Compliance Notice: By June 30, 2018, any system that connects to PayPal via HTTPS must support TLS 1.2 or higher. To avoid any disruption of services, ensure your systems are ready.
You must have a PayPal Business Account.
For live transactions, you must enable SSL / https for your domain.
If you use PayPal – use currencies supported by PayPal
The settings for PayPal can be found in Theme Options -> Membership -> PayPal Settings.
Create the PayPal processor page
The page itself is not a link that should be accessed directly. The API will use it to communicate with the theme and the merchant. You will see a generic message when opening the URL in the browser. It’s correct and there is no issue with the page.
Have only 1 page with this template!
Choose if you wish to test Sandbox or LIVE
How to take your Sandbox or LIVE credentials
1.Login at https://developer.paypal.com to create the API
2. Go to Dashboard Menu
3. Optional: How to create a sandbox account
If you wish to test with sandbox mode (all transactions are purely fictional) you must create your own business sandbox account from Sandbox – Accounts and select it when you add a new app.
4. Go to My APPS to create the new app:
Type the APP name and select the sandbox email (will be useful if you wish to test sandbox mode before doing live transactions)
5. Copy the Client ID and Secret id.
Be careful when copy SANDBOX or LIVE. You must set the theme options to match Sandbox or Live too. See STEP3.
Add the PayPal Processor URL in your PayPal account for recurring payments (with membership mode enabled)

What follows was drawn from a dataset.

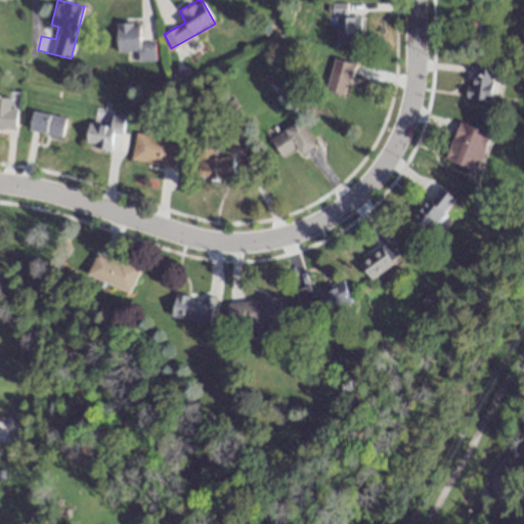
[(334,44),(359,44),(359,16),(343,16),(343,4),(332,4),(332,15),(334,15),(334,44)]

For sandbox tests, you must go to https://www.sandbox.paypal.com/, login with the sandbox account you created above
For live tests, go to https://www.paypal.com
PayPal common errors:
error:14077410:SSL%20routines:SSL23_GET_SERVER_HELLO:sslv3%20alert%20handshake%20failure
Please see this url with a similar issue http://stackoverflow.com/questions/34926940/php-paypal-error-14077410ssl-routinesssl23-get-server-hellosslv3-alert-hands
And the solution:
Support SHA-256. PayPal is upgrading SSL certificates on all Live and Sandbox endpoints from SHA-1 to the stronger and more robust SHA-256 algorithm. You will need to update your integration to support certificates using SHA-256.
Discontinue use of the VeriSign G2 Root Certificate. In accordance with industry standards, PayPal will no longer honor secure connections that require the VeriSign G2 Root Certificate for trust validation. Only secure connection requests that are expecting our certificate/trust chain to be signed by the G5 Root Certificate will result in successful secure connections.